Gender? Not a factor
"The video in which Jeroen Hoencamp comes out of the closet as a heterosexual had already attracted my attention earlier," they continue. VodafoneZiggo published this video on social media, to support the LGBT+ community. "I thought it was very cool to see a CEO participate in that. That and the existence of a Diversity & Inclusion team and the Queers Connected network showed me that the themes of diversity and inclusion are really taken seriously here. I liked the fact that gender did not play a role in my application or in my contract and I was also excited by the presence of gender-neutral toilets in the office. That gave me the confidence that I could be myself here. Together with the challenging position, that ultimately determined my choice."

Recognition at last
Mich's search for their own gender identity took many years, they say: "I never felt like a woman. Even in primary school, but it seemed like those feelings were not allowed to be there and so I put them away. In secondary school, I came out of the closet as a lesbian, but that word never suited me, because it felt too feminine for me. "I attributed the feelings I had in primary school to the search for my sexuality. Two years ago, however, I saw Thorn Vineyard on Instagram and read the word 'non-binary' for the first time. This was exactly how I had been feeling all these years. I finally had a word for it, but more importantly, the recognition that my feelings were valid."

Everything is relative
"With that realisation came the confidence that I could really be myself towards others," says Mich. "That feels really liberating, but unfortunately there are always people who feel the need to comment on it. It is sad to see all the hate on the street and on social media. But the feeling is double, because at the same time I am very grateful that I live in a country like the Netherlands, where the law is on my side. My partner comes from the Middle East and that puts everything into perspective. If you come out of the closet there, you really are in mortal danger."


A lifelong process
A coming out was not necessary for them, says Mich: "I kept the struggle with my gender identity to myself for about ten years. I did not feel like a woman, but also not a man. That made it difficult at first. Once I knew I was non-binary, I told people that when it came up. So that came quite naturally. But it is a lifelong process. For example, I changed my name and pronouns later on. At this moment, I feel comfortable with the term non-binary, but that can always change. After all, gender and sexuality are fluid."

Visibility, recognition and acknowledgement
"A coming out is actually a ridiculous concept in my opinion," they say. "Why should anyone have to tell the whole world who they are or who they like? But I do think that this day is very important for visibility. If I had seen a non-binary person on TV 10 years earlier, it would have helped me a lot personally. Visibility, recognition and acknowledgement, that's what it's all about."

Break the habit
Mich continues: "It is annoying that heteronormative and binary thinking is so dominant in our society.
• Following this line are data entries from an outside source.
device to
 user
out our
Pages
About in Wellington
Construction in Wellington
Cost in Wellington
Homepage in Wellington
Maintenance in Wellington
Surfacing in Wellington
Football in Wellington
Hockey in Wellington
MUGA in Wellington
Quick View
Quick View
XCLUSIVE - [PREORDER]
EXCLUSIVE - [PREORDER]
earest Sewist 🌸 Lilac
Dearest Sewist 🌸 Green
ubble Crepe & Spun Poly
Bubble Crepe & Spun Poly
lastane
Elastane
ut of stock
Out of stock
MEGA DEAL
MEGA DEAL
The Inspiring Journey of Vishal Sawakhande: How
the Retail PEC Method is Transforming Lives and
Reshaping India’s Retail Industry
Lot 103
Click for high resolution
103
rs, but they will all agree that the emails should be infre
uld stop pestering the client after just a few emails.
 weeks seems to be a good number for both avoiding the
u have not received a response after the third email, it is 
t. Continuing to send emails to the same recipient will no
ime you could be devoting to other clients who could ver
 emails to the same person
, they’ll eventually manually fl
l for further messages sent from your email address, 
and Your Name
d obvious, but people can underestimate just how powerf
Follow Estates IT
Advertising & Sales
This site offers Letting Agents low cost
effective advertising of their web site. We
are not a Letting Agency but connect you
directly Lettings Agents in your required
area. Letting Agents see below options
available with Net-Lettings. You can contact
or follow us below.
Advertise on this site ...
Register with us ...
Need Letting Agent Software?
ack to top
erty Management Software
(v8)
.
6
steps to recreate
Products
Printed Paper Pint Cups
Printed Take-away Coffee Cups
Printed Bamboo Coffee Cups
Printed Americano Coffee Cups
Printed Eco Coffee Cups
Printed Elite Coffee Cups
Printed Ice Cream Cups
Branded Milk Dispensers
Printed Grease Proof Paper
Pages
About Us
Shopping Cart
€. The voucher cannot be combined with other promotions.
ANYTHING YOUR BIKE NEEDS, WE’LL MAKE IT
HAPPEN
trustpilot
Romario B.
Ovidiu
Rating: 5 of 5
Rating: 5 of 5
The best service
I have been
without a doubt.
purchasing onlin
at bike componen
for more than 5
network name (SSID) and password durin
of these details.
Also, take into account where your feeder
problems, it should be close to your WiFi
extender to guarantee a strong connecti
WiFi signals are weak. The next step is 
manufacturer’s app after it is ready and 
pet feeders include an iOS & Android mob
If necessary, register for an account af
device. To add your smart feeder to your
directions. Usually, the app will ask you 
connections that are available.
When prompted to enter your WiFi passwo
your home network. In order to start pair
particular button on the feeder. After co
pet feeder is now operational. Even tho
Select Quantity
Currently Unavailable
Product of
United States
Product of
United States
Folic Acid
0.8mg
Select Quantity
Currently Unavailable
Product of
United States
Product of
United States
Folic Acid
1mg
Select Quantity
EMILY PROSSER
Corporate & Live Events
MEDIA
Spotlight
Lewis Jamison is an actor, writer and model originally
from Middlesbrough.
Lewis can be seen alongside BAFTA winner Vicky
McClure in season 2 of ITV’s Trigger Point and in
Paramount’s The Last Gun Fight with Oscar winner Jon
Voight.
Asking a woman if she has a boyfriend instead of a relationship or asking pregnant people if it is a boy or girl, is strange in my opinion. After all, in the latter case, it says nothing about the character, interests or taste of the child. On the one hand, I understand very well that people are used to terms like 'ladies and gentlemen', 'father and mother' and so on. But on the other hand, it is a missed opportunity if we do not use neutral terms like 'people' or 'parents'. Such a binary distinction only puts people in boxes. It would be nice if we could break this habit and such labels would no longer be necessary for toilets, toys and clothes, among other things."

Mich concludes, "If we as a society did not think in such a binary and heteronormative way, it would be much freer for everyone. Non-binary people would feel more accepted and included, while the terms would not be uncomfortable for men or women. Moreover, it would provide space for everyone to live without prejudice and without unnecessary and unjustified expectations. It should not matter what gender you are, who you fall in love with or what colour your skin is. It would be nice if people could just be people."